Feliks Zaplata svd, rozentuzjazmował nas podczas wykładów w Ołtarzewie. Informacje
ze świata misyjnego dochodziły też dzięki czasopismu Missio, którego prenumeratę
załatwił nam ks. Roman Dzwonkowski SAC – ówczesny rektor w Ołtarzewie.
Wspólnota Misyjna śledziła misyjne postępy naszych misjonarzy. Wtedy jeszcze
sekretarzem ds. misji był ks. Ramusiewicz SAC! Pod okiem kleryka Henryka Hosera
wspólnota misyjna nabierała swych rumieńców, tak pod względem formacyjnym, jak i
duchowym. Obozy wakacyjne w Bieszczadach z księdzem Henrykiem Kietlińskim
SAC uwrażliwiały nas na wymiar Stowarzyszenia. Spotkania z sekcją misjologii ATK
organizowane w Ołtarzewie pod okiem ks. Kowalaka svd, czy ks. Kurka omi
zaowocowały w swoim czasie. Moje powołanie misyjne zawdzięczam świętemu
męczennikowi, ojcu Maksymilianowi Kolbemu! W tym to okresie pojawili się w WSD
sekretarz generalny ds. misji Bange SAC z ks.Tadeuszem Tomasinskim SAC.
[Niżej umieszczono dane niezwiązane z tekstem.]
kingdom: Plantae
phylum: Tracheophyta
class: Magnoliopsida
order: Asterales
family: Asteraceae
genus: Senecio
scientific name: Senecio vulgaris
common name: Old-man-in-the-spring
Jestem głęboko przekonany, że te misje były wymodlone. Modlitwa przygotowuje
ewangelizację. Wspólnota Misyjna a także wielu innych kleryków i braci, każdego dnia
w godzinie apelu, modlili się przed obrazem Matki Boskiej Częstochowskiej.
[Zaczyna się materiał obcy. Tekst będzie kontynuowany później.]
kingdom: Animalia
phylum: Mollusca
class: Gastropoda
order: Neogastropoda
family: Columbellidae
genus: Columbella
Modlitwa i metodologia pracy wspólnoty misyjnej zagwarantowały przyszły sukces
misyjny w Rwandzie. Ponadto życzliwość profesorów, braci, sióstr, stworzyła wokół misji
bardzo przychylną atmosferę. Ks. Ekonom Antoni Pławny pomagał w wykończeniu
pomieszczenia dla Wspólnoty Misyjnej! Prefekt studiów, ks. Wiltod Zdaniewicz,
uskutecznił obecność ks. prof. Zapłaty. Nie można zapomnieć o ks. Alojzym
Orszuliku, który przywiózł do Ołtarzewa biskupa J. Ch.Gahamanyi, a potem
przywoził innych purpuratów z Czarnego Lądu, jak biskup B.Agré z Wybrzeża Kości
Słoniowej! Opatrzność Boża aranżowała swój plan! Chorzy ludzie ze szpitali organizowani
przez ks. Romana Szczygla SAC nieśli pomoc duchową. Później ks. Stanisław
Kuraciński SAC, jako sekretarz ds. misji, rozwinął duchowy szturm do nieba wśród
11
klasztorów kontemplacyjnych na terenie Polski. Częstochowa stała się naszą bazą
modlitewną dzięki Instytutowi Prymasowskiemu, a zmarła w tych dniach pani Maria
Okońska prosiła każdego więźnia o modlitwę w intencji naszych misji. Swym
modlitewnym wsparciem otoczyli nas nasi dobrodzieje. Dbał o to ks. Stanisław
Rudziński SAC. Nie można zapomnieć też o modlitwie naszych rodzin, naszych parafii i
przyjaciół rozsianych po całym świecie.
Styl i duch ówczesnego seminarium dawały nam bardzo wiele do myślenia. Pojawiło się
Concilium, potem zaś Communio. Organizowane były sympozja teologiczno-naukowe,
wymienić należy choćby publikację książki, takiej jak: Ewangelia miłosierdzia.
Zorganizowane zostały punkty ATK w Ołtarzewie, a więc troska o nasze akademickie
wykształcenie bardzo leżała na sercu naszym wychowawcom.W wakacje często odbywały
się w seminarium rekolekcje dla Unii Misyjnej kleru – takie spotkania z kapłanami
modlącymi się za misje budziły wiele radości. Jaka więc była nasza duchowość misyjna w
tym czasie? Czym żyliśmy jako świat akademicki w Ołtarzewie? Wspomniane otwarcie się
naszego seminarium na ducha misyjnego w ramach Konferencji Episkopatu czy w ramach
uczelni katolickich, jest dowodem wielkiego ducha naszych przełożonych tamtego okresu.
Czym Kościół wtedy żył? Czy tylko synodem z Ewangelii Nuntiandi z 1975 roku? Jeśli ta
adhortacja była standardowa, to była ona owocem Ad gentes po 10 letniej refleksji.